Pero no, compañeros; tranquilidad en las filas. Sólo son asesinadas mujeres anónimas; mujeres con nombres desconocidos que no afectan a la intención de voto en las encuestas del CIS; humildes madres de familia, sufridas trabajadoras, inmigrantes de países pobres o profesionales competentes que tienen metido el demonio en casa. Mujeres silenciosas y silenciadas, que como colofón de la tortura de los malos tratos machistas, van cayendo a manos de sus novios, de sus parejas, de sus maridos o simplemente de sus “ex”, terroristas sentimentales todos. Mujeres corrientes, sin renombre, sin mayor trascendencia en los medios de comunicación (sólo un flash informativo antes de pasar a los deportes), sin peligro alguno de que ello produzca alarma social. Únicamente, eso sí, cabe el desagrado de tener que ir contándolas.
De modo que alguien de los altos sueldos sólo se molesta en llevar la cuenta de los números: del uno al cincuenta o al sesenta o al setenta, cada año, qué más da. Como si fuera el designio de una fatalidad; como si se tratara de algo que no nos humilla a todas las personas decentes; como si fuera un castigo irremediable que nos envía el dios de la ira; como si la violencia contra la mujer fuera un virus para el que no hay vacuna y al que sólo se pueden poner paños calientes.
Yo les pido a ustedes que reflexionen. Con lo que se está haciendo hasta ahora por parte de las autoridades, ya ven que no basta. No basta con crear más departamentos específicos en la Administración y llenarlos cada vez más de personal que, a pesar de su bien hacer, no es capaz de remediar el problema. No basta con realizar campañas de teatrillo, charanga y charleta, que se quedan luego en agua de borrajas. No basta con llevar a cabo programas de buenas intenciones que no atacan la raíz de este mal social. No basta con las actuales leyes blandas y proteccionistas para el delincuente.

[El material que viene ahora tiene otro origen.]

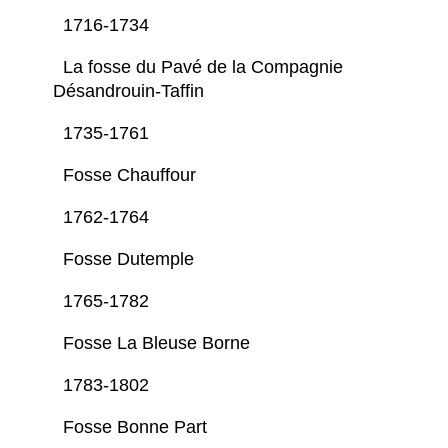
1716-1734
La fosse du Pavé de la Compagnie
Désandrouin-Taffin
1735-1761
Fosse Chauffour
1762-1764
Fosse Dutemple
1765-1782
Fosse La Bleuse Borne
1783-1802
Fosse Bonne Part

No basta, sobre todo, con que los jueces dicten sentencias, cuando las dictan, que no cumplen después los maltratadores y potenciales asesinos. Y no basta, pues a la vista están los resultados, con el actual rigor de la policía para prevenir los crímenes.
Pero no hay que desalentar, porque aún se pueden hacer muchas cosas y quienes cobran por pensar deberían saberlo. Sin embargo, los poderes públicos, por cada asesinato de una mujer en este país, deberían ir haciendo una muesca en el haber de sus fracasos.